I am struggling to find the zen between three entities in my game:
- State
- Logic
- Graphics
the game state is an immutable object that simply represents the state of the game. If you want to change the game state, a new copy is created. This makes game state super simple and easy to pass around with having to worry about it. As a bonus, implementing undo is literally as simple as having a stack of these game state objects.
Then we have the game logic. This is where the current game state is saved, and where the update loop happens, telling us if the game ended, or other similar events. The tricky part about this entity is that it could either be local or remote. When playing online, the logic actually completely runs on the server.
Finally, we have the graphics, which is the representation of the game logic and game state to the user. It needs the game state information in order to “know” what are the available moves, and that’s about it.

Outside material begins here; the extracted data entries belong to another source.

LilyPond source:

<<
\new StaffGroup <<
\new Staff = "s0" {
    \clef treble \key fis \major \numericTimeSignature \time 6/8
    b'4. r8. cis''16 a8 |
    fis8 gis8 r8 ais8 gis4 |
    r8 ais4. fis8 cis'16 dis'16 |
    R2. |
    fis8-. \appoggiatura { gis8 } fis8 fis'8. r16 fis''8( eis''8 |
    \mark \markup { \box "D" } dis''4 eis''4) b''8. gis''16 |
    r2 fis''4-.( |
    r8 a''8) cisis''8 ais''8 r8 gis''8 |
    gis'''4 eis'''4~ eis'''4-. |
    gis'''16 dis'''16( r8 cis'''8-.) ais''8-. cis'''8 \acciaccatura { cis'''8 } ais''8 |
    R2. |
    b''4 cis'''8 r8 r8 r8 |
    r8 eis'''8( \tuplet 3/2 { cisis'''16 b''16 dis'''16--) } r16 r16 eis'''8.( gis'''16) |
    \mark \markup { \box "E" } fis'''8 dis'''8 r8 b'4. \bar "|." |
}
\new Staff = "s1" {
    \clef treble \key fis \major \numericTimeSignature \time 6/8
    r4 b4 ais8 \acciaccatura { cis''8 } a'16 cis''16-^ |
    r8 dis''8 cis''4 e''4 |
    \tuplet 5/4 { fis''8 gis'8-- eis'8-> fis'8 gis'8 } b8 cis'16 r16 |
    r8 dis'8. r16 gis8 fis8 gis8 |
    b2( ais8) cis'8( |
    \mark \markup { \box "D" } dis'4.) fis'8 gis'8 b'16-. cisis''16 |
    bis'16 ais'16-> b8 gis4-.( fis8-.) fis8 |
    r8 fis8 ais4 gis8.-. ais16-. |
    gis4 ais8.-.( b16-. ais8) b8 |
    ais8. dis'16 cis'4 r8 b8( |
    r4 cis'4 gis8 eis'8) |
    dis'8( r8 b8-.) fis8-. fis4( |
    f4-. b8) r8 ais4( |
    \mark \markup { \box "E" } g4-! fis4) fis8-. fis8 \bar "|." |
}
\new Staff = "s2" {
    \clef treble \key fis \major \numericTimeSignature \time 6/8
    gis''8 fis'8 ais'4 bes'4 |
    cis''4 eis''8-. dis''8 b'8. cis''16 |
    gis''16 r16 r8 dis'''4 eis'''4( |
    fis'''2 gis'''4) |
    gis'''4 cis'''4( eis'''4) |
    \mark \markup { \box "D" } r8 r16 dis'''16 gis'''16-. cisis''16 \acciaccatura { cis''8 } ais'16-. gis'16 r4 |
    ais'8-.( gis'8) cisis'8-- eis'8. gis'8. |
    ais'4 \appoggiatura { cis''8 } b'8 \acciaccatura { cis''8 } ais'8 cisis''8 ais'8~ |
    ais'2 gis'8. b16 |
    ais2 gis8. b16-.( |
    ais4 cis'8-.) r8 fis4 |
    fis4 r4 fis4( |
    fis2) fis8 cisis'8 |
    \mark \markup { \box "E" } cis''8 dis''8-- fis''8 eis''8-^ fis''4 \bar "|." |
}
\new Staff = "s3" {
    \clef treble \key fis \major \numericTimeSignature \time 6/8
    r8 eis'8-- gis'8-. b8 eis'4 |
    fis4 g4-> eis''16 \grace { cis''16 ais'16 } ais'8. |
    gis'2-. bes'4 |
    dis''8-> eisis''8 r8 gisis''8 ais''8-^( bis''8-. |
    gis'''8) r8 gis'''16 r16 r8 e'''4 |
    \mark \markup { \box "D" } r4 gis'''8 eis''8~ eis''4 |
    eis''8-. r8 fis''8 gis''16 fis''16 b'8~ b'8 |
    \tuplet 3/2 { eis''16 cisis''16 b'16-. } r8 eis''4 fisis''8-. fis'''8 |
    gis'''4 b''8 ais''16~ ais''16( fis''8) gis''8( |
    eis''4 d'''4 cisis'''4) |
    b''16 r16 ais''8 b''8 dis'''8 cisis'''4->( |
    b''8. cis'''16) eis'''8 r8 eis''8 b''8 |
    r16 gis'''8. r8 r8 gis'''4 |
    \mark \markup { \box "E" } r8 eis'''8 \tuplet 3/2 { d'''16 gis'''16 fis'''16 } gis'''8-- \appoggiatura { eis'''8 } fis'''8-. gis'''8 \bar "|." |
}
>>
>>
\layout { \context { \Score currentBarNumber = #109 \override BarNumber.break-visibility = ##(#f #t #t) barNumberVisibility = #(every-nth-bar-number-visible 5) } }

Seems simple, except when you try to organize these entities around working with singleplayer, local multiplayer, and online multiplayer. The proper abstraction needs to be in place in order for things to work properly.
The most challenging aspect of singleplayer is handling the undo action. Sure it’s as simple as a stack of GameState
objects, but finding the right place in these entities to put it and update the game is tricky. Then, we have the fact that the game logic runs on the server in online games, and the game can end at any given time, if a player surrenders or disconnects, for example. We somehow need to signal that the game has ended at that point.
With all these pieces in mind … There is only one answer I can think of. Make the logic hold the current game state, and that way, we can do the following:
For the remote game logic, we simply keep the game state in sync with the server, publishing new events to the graphics part. For the local game logic, we immediately apply changes to the game state, and publish the change events back to the graphics … This should do it, I hope.
Sad part about this is, I was struggling with designing this and spent countless hours refactoring stuff back and forth because of an extremely old design mistake made in the Dama C library. In the library, I had made the GameState stateful, which was a premature optimization back in 2012!!! Haunted me to this day .. So, finally removed that optimization, cleaned stuff up, and now everything is yet simpler and easier to reason with.
All these changes I’ve been making for a whole week, btw, are for the simple reason that I need to implement “forced moves” from the server. You see, when a player fails to make a move within the alloted time, the server forced a move on them. This is very hard to accommodate without proper code design, because until now, I always assumed that moves are coming from the actual players! So, if it’s the local player, it has to come from the graphics interaction part of the game … Not the case anymore.